All the veggies ready to stew

Oven Cooking Method

  • Preheat the oven to 140c
  • Heat the oil in your pot on the hob, lightly fry the onion + leek until they are golden in colour(If your pot can’t be heated from the bottom, do this stage in a frying pan first)
  • Take off the heat, add the carrots, garlic, turnips, beans, tomatoes, herbs, bay leaves, juniper berries, mustard. Cover with stock
  •  Don’t add salt at this stage as will make the beans tough.
  • Cook for 2-4 hours.
  • Time will vary depending on the type of pot + the size of the beans
  • When beans are soft add the vinegar, parsley, kale + season
  • Stir in + cook for 25 mins
Prepping the leeks.

Slow Cooker Method

  • Heat the oil lightly in a frying pan
  • Fry onion + leek until golden in colour, transfer to slow cooker pot (you can skip this stage but it does improve the flavour)
  • Add all ingredients except salt, cider vinegar, kale + parsley
  • Cook on low for 8 hours
  • Season + stir in cider vinegar, kale, parsley
  • Cook for a further 20 minutes

Serve with herby mixed root mash, crusty bread or your starch of choice.
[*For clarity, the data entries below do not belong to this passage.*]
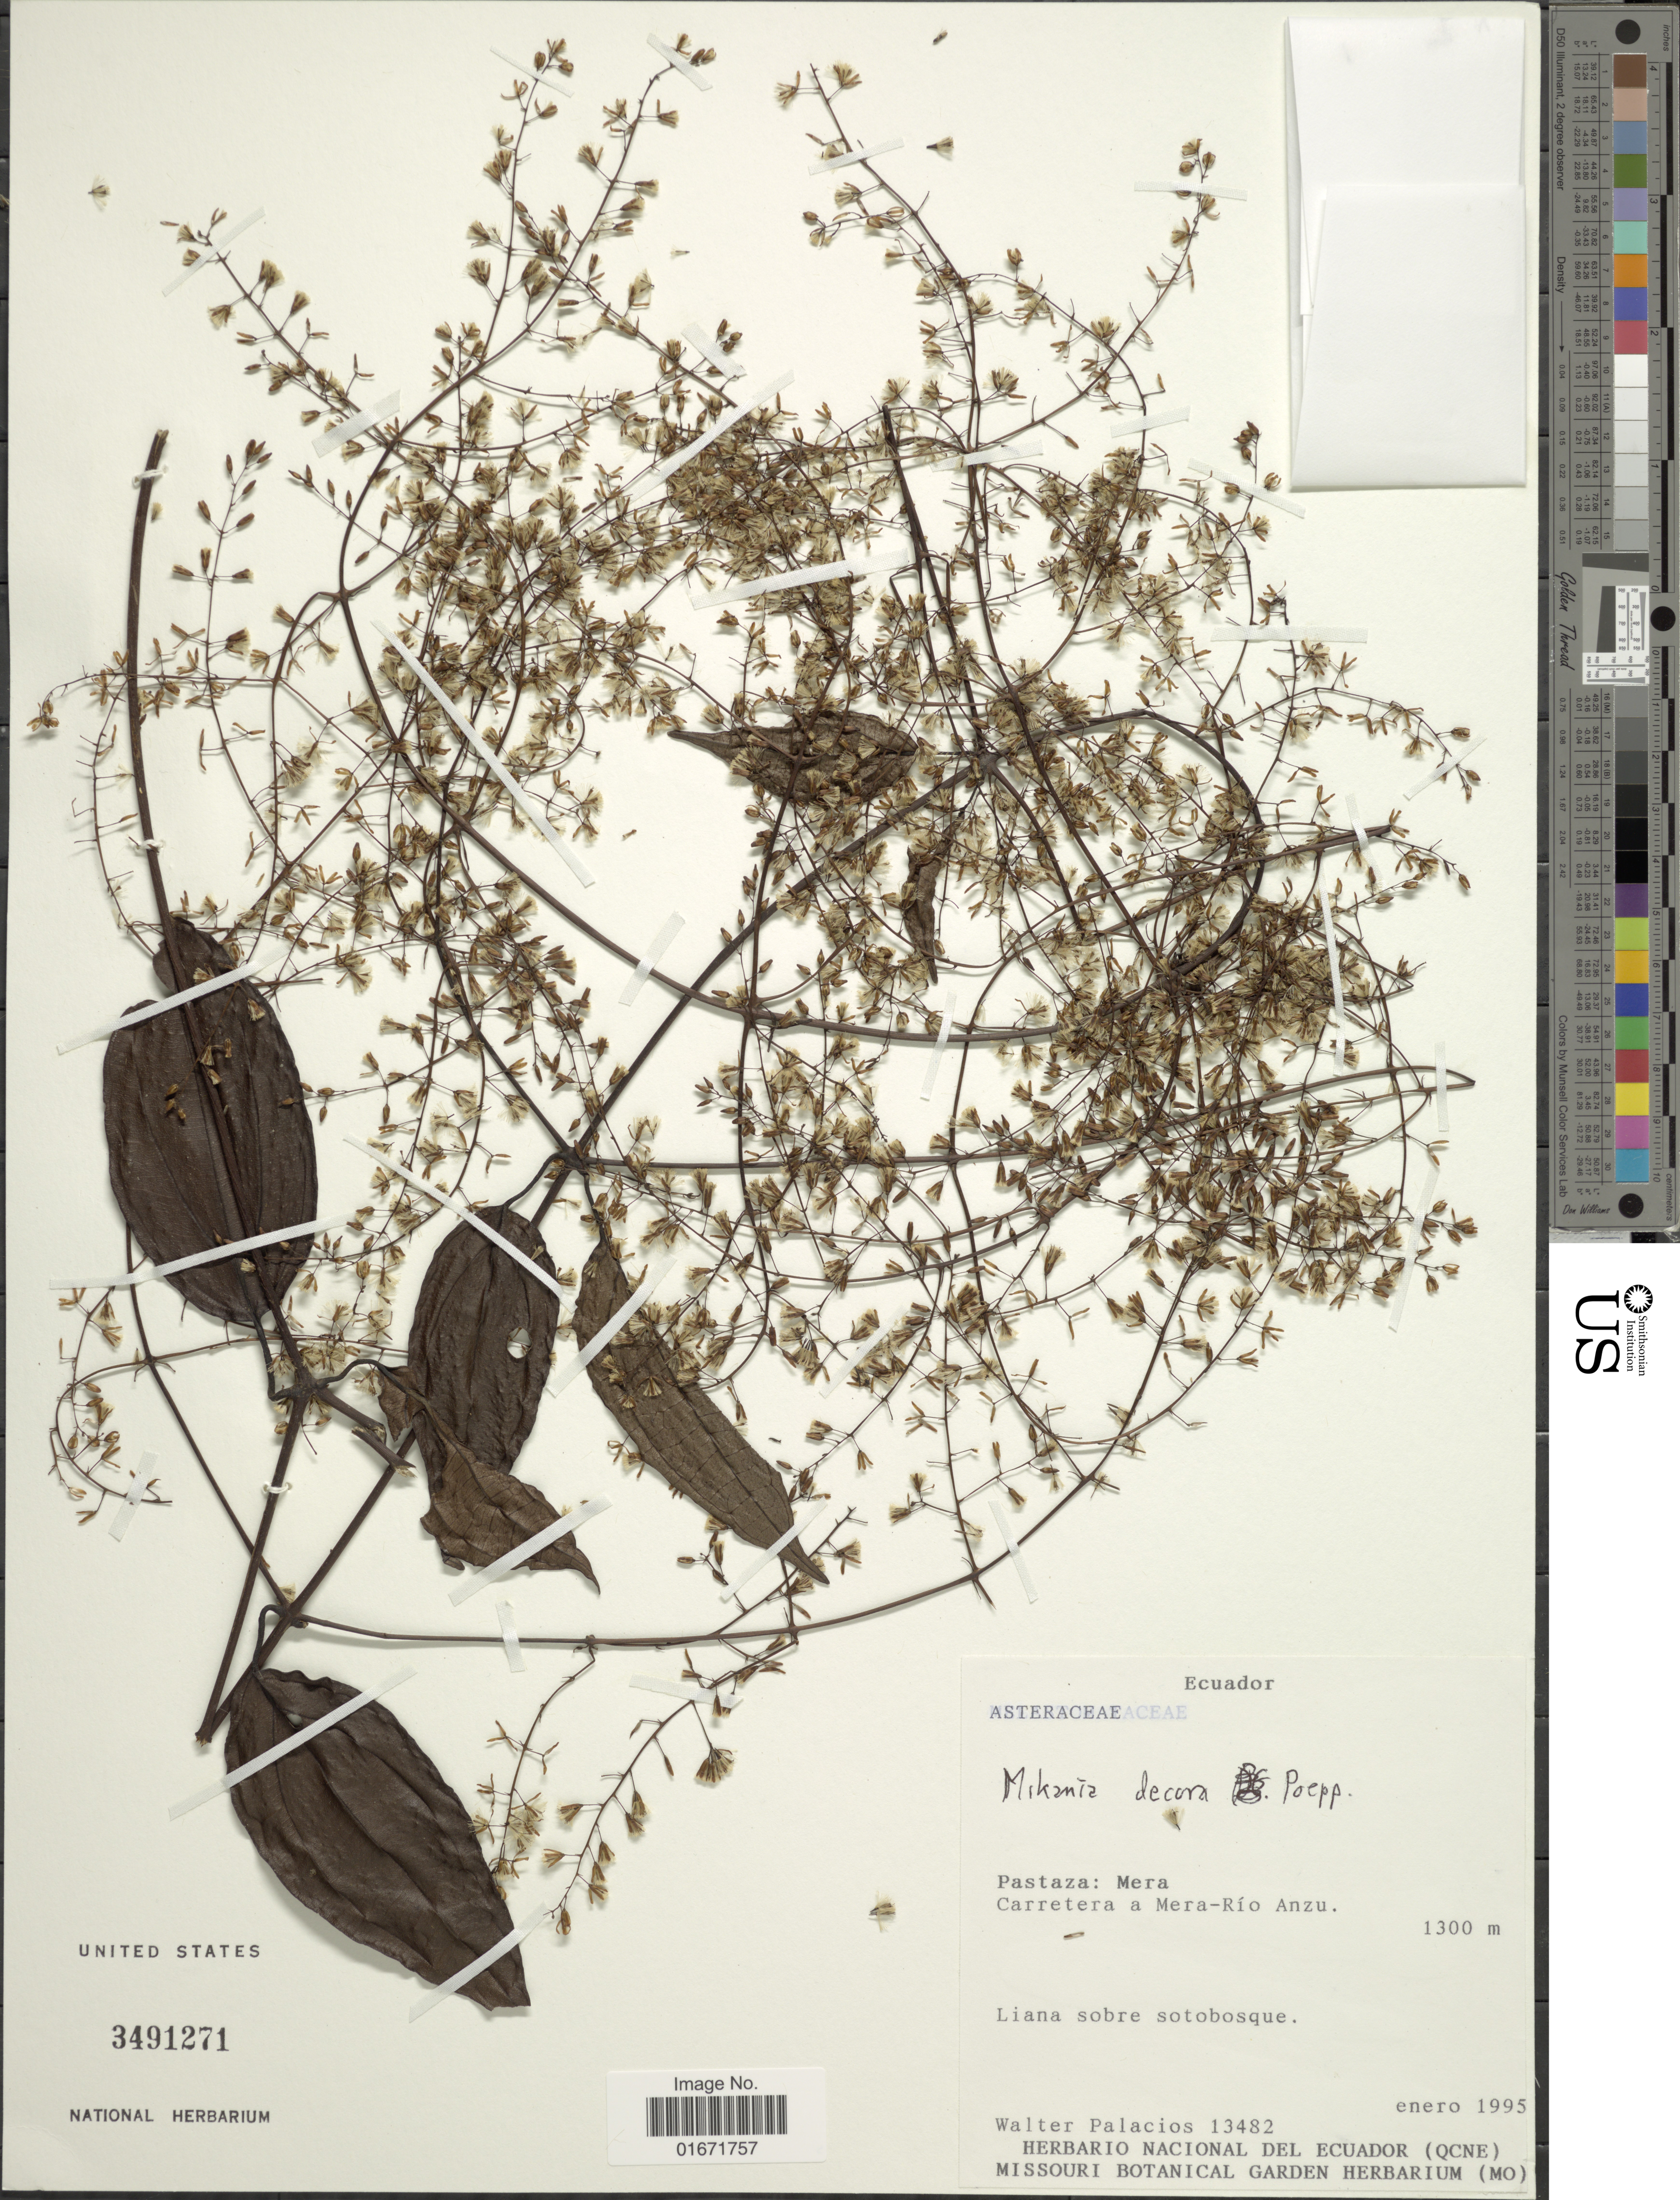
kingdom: Plantae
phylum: Tracheophyta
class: Magnoliopsida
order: Asterales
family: Asteraceae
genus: Mikania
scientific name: Mikania decora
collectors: W. Palacios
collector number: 13482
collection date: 1995-01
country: Ecuador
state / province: Pastaza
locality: Pastaza: Mera. Carretera a Mera-Río Anzu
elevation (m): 1300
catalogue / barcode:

42 Acres’ own dehydrated tomatoes

🍅 Please use this recipe more as a guideline, using whatever vegetables and beans you like or have available. Instead of beans, substitute chickpeas or lentils, spinach instead of kale, swede instead of turnips, swap juniper berries for fennel seeds… there are no set rules.⁠

🍅 At 42 Acres we dehydrate our own tomatoes when we have a glut, and use them throughout the year. You can substitute fresh or tinned ones for this recipe.⁠

🍅 We love the Hodmedods range of UK grown beans and pulses.⁠

🍅 Suitable for the coeliac, gluten free and vegan diets. ⁠

🍅 Serve with a herby mixed root mash, crusty bread or your starch of choice⁠.